[Dataset entries]
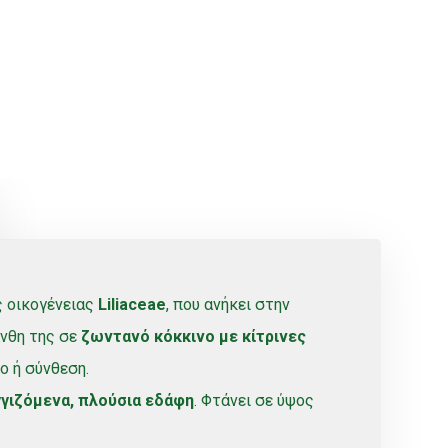
 οικογένειας
Liliaceae
, που ανήκει στην
άνθη της σε
ζωντανό κόκκινο με κίτρινες
ο ή σύνθεση.
γιζόμενα, πλούσια εδάφη
. Φτάνει σε ύψος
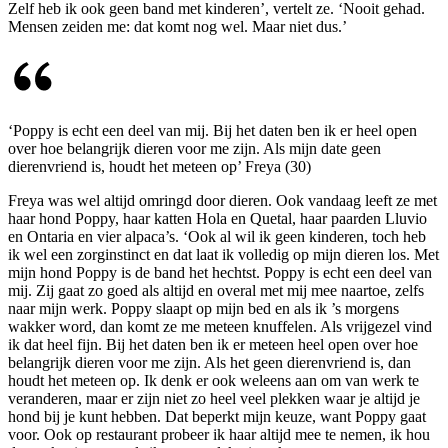
Zelf heb ik ook geen band met kinderen’, vertelt ze. ‘Nooit gehad.
Mensen zeiden me: dat komt nog wel. Maar niet dus.’
‘Poppy is echt een deel van mij. Bij het daten ben ik er heel open
over hoe belangrijk dieren voor me zijn. Als mijn date geen
dierenvriend is, houdt het meteen op’ Freya (30)
Freya was wel altijd omringd door dieren. Ook vandaag leeft ze met
haar hond Poppy, haar katten Hola en Quetal, haar paarden Lluvio
en Ontaria en vier alpaca’s. ‘Ook al wil ik geen kinderen, toch heb
ik wel een zorginstinct en dat laat ik volledig op mijn dieren los. Met
mijn hond Poppy is de band het hechtst. Poppy is echt een deel van
mij. Zij gaat zo goed als altijd en overal met mij mee naartoe, zelfs
naar mijn werk. Poppy slaapt op mijn bed en als ik ’s morgens
wakker word, dan komt ze me meteen knuffelen. Als vrijgezel vind
ik dat heel fijn. Bij het daten ben ik er meteen heel open over hoe
belangrijk dieren voor me zijn. Als het geen dierenvriend is, dan
houdt het meteen op. Ik denk er ook weleens aan om van werk te
veranderen, maar er zijn niet zo heel veel plekken waar je altijd je
hond bij je kunt hebben. Dat beperkt mijn keuze, want Poppy gaat
voor. Ook op restaurant probeer ik haar altijd mee te nemen, ik hou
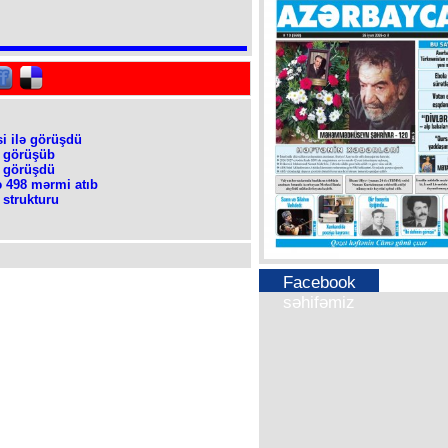
i ilə görüşdü
ə görüşüb
a görüşdü
ə 498 mərmi atıb
 strukturu
Facebook
səhifəmiz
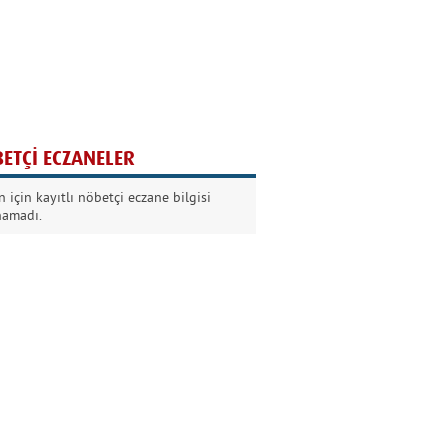
Ağaç yaşken eğilir
Nilüfer Kabalı
ETÇİ ECZANELER
Kurban Bayramında
 için kayıtlı nöbetçi eczane bilgisi
Dikkat!
namadı.
Şermin Örter
90’larda genç olmak
Kazım Aksoy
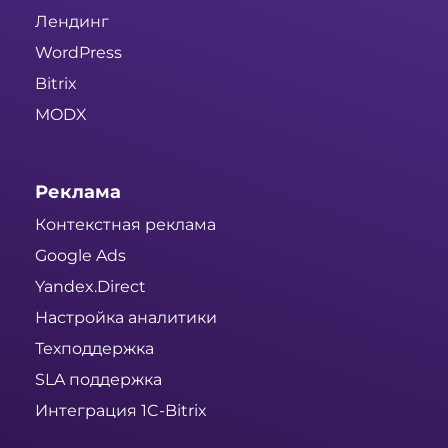
Лендинг
WordPress
Bitrix
MODX
Реклама
Контекстная реклама
Google Ads
Yandex.Direct
Настройка аналитики
Техподдержка
SLA поддержка
Интеграция 1C-Bitrix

Work to complete >> The records above need to be reproduced exactly, with all images omitted.

Task answer >>
 οικογένειας
Liliaceae
, που ανήκει στην
άνθη της σε
ζωντανό κόκκινο με κίτρινες
ο ή σύνθεση.
γιζόμενα, πλούσια εδάφη
. Φτάνει σε ύψος
Zelf heb ik ook geen band met kinderen’, vertelt ze. ‘Nooit gehad.
Mensen zeiden me: dat komt nog wel. Maar niet dus.’
‘Poppy is echt een deel van mij. Bij het daten ben ik er heel open
over hoe belangrijk dieren voor me zijn. Als mijn date geen
dierenvriend is, houdt het meteen op’ Freya (30)
Freya was wel altijd omringd door dieren. Ook vandaag leeft ze met
haar hond Poppy, haar katten Hola en Quetal, haar paarden Lluvio
en Ontaria en vier alpaca’s. ‘Ook al wil ik geen kinderen, toch heb
ik wel een zorginstinct en dat laat ik volledig op mijn dieren los. Met
mijn hond Poppy is de band het hechtst. Poppy is echt een deel van
mij. Zij gaat zo goed als altijd en overal met mij mee naartoe, zelfs
naar mijn werk. Poppy slaapt op mijn bed en als ik ’s morgens
wakker word, dan komt ze me meteen knuffelen. Als vrijgezel vind
ik dat heel fijn. Bij het daten ben ik er meteen heel open over hoe
belangrijk dieren voor me zijn. Als het geen dierenvriend is, dan
houdt het meteen op. Ik denk er ook weleens aan om van werk te
veranderen, maar er zijn niet zo heel veel plekken waar je altijd je
hond bij je kunt hebben. Dat beperkt mijn keuze, want Poppy gaat
voor. Ook op restaurant probeer ik haar altijd mee te nemen, ik hou
i ilə görüşdü
ə görüşüb
a görüşdü
ə 498 mərmi atıb
 strukturu
Facebook
səhifəmiz
Ağaç yaşken eğilir
Nilüfer Kabalı
ETÇİ ECZANELER
Kurban Bayramında
 için kayıtlı nöbetçi eczane bilgisi
Dikkat!
namadı.
Şermin Örter
90’larda genç olmak
Kazım Aksoy
Лендинг
WordPress
Bitrix
MODX
Реклама
Контекстная реклама
Google Ads
Yandex.Direct
Настройка аналитики
Техподдержка
SLA поддержка
Интеграция 1C-Bitrix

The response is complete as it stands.